I didn't think I was going to have time to write an entry today, but thanks to Joe Biden, my grocery shopping is all taken care of and with Sarah Palin putting down the blacktop sealer on my driveway, I have a few moments to sit at the computer.
I live in Ohio which is either a "battleground" state or a "swing" state (depending on your news source) and the candidates are relentless and shameless in pursuit of our votes. I told Sarah we're a swing state and I added a wink and a "you betcha"; but she pulled out her rifle and told me to back off, so we're going with "battleground" for now. John McCain, on the other hand, was willing to put his lifelong commitment to being heterosexual on hold if it would get him my vote. "I'll pitch or catch, I don't care," he grumbled, "this is a crisis and we'll do whatever it takes."

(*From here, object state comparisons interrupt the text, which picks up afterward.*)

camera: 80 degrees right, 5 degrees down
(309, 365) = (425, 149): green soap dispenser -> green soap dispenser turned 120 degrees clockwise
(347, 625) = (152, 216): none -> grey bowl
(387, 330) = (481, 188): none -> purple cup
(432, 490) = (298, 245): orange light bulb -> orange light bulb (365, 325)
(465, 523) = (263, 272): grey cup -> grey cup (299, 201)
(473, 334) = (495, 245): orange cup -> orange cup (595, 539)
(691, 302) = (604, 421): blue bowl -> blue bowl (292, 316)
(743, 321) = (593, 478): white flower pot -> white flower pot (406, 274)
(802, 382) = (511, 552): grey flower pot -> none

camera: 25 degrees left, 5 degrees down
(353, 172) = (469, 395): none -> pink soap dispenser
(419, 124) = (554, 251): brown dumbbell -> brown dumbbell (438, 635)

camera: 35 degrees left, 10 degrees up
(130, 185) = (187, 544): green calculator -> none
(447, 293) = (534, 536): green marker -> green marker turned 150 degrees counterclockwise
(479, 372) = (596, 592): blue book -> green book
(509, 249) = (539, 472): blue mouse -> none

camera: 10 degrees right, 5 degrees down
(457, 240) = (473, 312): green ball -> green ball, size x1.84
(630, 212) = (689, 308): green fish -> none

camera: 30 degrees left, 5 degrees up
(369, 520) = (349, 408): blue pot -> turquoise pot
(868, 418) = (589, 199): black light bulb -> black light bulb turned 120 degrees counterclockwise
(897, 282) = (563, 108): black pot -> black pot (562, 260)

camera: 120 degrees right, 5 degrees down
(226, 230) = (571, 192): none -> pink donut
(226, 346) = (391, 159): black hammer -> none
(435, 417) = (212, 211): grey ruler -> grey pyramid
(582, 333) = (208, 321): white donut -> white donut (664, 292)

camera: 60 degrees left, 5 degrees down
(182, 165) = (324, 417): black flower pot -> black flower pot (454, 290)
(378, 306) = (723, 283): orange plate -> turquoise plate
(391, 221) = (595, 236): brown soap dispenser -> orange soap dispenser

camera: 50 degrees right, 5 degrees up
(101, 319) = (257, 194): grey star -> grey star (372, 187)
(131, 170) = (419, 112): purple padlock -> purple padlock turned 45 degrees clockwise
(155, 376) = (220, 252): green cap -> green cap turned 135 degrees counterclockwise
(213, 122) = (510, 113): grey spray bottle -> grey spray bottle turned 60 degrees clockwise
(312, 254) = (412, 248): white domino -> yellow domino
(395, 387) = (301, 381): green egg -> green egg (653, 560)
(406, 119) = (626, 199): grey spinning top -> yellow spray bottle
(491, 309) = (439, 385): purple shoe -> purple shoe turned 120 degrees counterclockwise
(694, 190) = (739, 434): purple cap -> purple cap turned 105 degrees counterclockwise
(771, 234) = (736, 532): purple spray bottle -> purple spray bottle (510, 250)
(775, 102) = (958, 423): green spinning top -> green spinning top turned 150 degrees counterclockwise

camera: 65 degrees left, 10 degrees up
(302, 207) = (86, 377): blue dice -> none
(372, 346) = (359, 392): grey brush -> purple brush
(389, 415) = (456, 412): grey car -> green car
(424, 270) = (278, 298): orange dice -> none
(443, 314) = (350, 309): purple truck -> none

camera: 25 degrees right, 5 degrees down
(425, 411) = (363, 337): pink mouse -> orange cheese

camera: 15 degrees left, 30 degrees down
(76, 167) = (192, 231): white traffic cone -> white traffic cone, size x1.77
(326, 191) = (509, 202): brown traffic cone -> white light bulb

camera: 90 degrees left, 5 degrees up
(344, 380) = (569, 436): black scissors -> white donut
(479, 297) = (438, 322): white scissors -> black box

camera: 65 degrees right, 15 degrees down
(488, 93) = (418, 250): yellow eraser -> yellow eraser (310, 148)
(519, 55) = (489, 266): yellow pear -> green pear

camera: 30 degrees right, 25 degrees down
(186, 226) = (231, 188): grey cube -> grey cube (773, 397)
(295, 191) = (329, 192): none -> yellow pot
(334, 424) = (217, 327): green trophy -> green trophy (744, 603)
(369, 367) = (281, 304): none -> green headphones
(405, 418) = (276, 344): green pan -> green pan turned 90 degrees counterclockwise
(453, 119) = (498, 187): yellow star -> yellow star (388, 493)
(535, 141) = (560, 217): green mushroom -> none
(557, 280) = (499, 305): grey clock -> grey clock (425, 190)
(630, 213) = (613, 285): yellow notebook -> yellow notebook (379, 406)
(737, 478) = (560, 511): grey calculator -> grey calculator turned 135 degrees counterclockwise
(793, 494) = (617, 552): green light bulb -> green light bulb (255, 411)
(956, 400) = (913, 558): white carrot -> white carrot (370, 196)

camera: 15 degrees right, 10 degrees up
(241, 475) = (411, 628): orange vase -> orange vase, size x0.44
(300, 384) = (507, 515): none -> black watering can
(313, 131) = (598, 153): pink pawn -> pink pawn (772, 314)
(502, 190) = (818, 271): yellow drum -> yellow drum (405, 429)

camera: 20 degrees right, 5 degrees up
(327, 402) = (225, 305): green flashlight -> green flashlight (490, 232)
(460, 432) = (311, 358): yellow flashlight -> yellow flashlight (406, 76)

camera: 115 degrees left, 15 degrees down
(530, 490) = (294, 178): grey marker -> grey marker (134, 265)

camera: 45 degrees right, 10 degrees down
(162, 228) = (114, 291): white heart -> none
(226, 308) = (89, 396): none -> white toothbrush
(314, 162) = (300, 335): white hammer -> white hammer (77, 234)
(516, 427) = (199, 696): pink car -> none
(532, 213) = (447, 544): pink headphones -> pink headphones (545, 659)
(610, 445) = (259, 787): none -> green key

Barack Obama offered to review my tax returns from last year and sit with me and deduct with me and get a few exemptions for me and fight for me and knock on IRS doors for me and...I told him to shut up and just fill out the amended return. He came up with an additional refund for me but, strangely, he had it sent to my neighbor. "We need to spread it around," he told me.Sarah just finished my driveway and came in and told me that Barack Obama has been palling around with Pittsburgh Steelers and University of Michigan football players. She says he doesn't understand real Ohio sports. Joe Biden, having returned from Kroger, tossed a hunk of real American cheese at her head and now this place really is a battleground.
I'll be glad when the election is over and these four stop sucking up to us here in Ohio. No, John, no, I wasn't asking you to do anything. Stand up, John.